I played through this game with a friend, completing everything as a team. I really like that about Lego games. They encourage co-op play. And it was a lot of fun.

When I mentioned that the story is well thought out, I mean it was really well thought out. So many elements and story arcs are combined that it could all become one piping hot mess, but it blends really well. And with a character roster this cast, it could become stale. It doesn't. Every single character is unique. Nobody other than Spider-Man and Venom can swing. Nobody can scratch other than Wolverine. Sure, there are some abilities that are imitated, but the overall character is unique to itself.

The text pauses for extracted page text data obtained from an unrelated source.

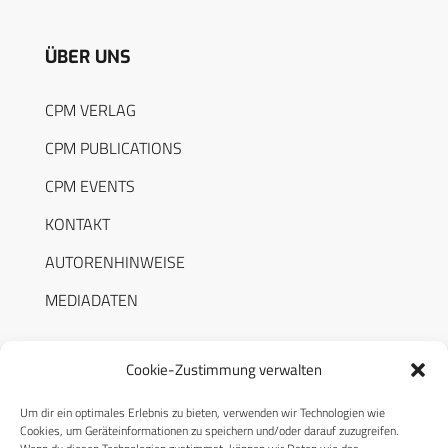
ÜBER UNS
CPM VERLAG
CPM PUBLICATIONS
CPM EVENTS
KONTAKT
AUTORENHINWEISE
MEDIADATEN
Cookie-Zustimmung verwalten
Um dir ein optimales Erlebnis zu bieten, verwenden wir Technologien wie
RECHTLICHES
Cookies, um Geräteinformationen zu speichern und/oder darauf zuzugreifen.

Throughout the game, the ensemble of heroes, headed and controlled by S.H.I.E.L.D., are taking down a series of increasingly powerful (by hierarchy I mean) villains, in an attempt to get to the big bad, who is (supposedly) Dr Doom. These adventures take you from New York, to Latveria, to Asgard to space. And every level keeps switching out its protagonists. I'm glad the rights problems don't apply to video games for Marvel. You play one level with Iron Man, Thor and Spider-Man, and the next with Storm, Jean Gray and Cyclops, and the next one with Wolverine, The Hulk and Captain America, and so on, and so on, and so on. The last level, mind you, brings everyone (including a little surprise cast) together, and it's such a massive scale boss battle with someone I won't name. Brilliant.

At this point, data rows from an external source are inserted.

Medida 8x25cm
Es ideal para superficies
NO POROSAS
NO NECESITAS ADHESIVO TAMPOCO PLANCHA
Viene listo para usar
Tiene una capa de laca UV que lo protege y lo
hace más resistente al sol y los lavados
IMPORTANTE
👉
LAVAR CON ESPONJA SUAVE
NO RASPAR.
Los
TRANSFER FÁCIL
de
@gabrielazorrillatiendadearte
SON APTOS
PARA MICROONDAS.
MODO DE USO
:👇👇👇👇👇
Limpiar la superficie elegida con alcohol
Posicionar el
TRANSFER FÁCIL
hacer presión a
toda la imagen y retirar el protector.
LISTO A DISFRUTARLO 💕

Outside of the main story, there's on open world in New York! Do the side missions, find characters, find the one hundred Stan Lees hidden everywhere, and play as just about anyone. It's so much fun.

And don't forget, there's still that Lego magic of foolishness and downright fun stupidity. Mr Fantastic, for instance, can turn into the craziest of things when needed, like this:

And he can casually turn into a teapot if you make him. Just because.
Even Deadpool's in the game, in charge of cheat codes, collectibles and all that stuff, just like Deadpool should be.

On a scale where M is the lowest, and R is the highest possible rating, with the highlighted letter being the rating:

Lego Marvel Superheroes: MIHIR

And my friend and I just started playing Lego Marvel Avengers. That review will come up whenever.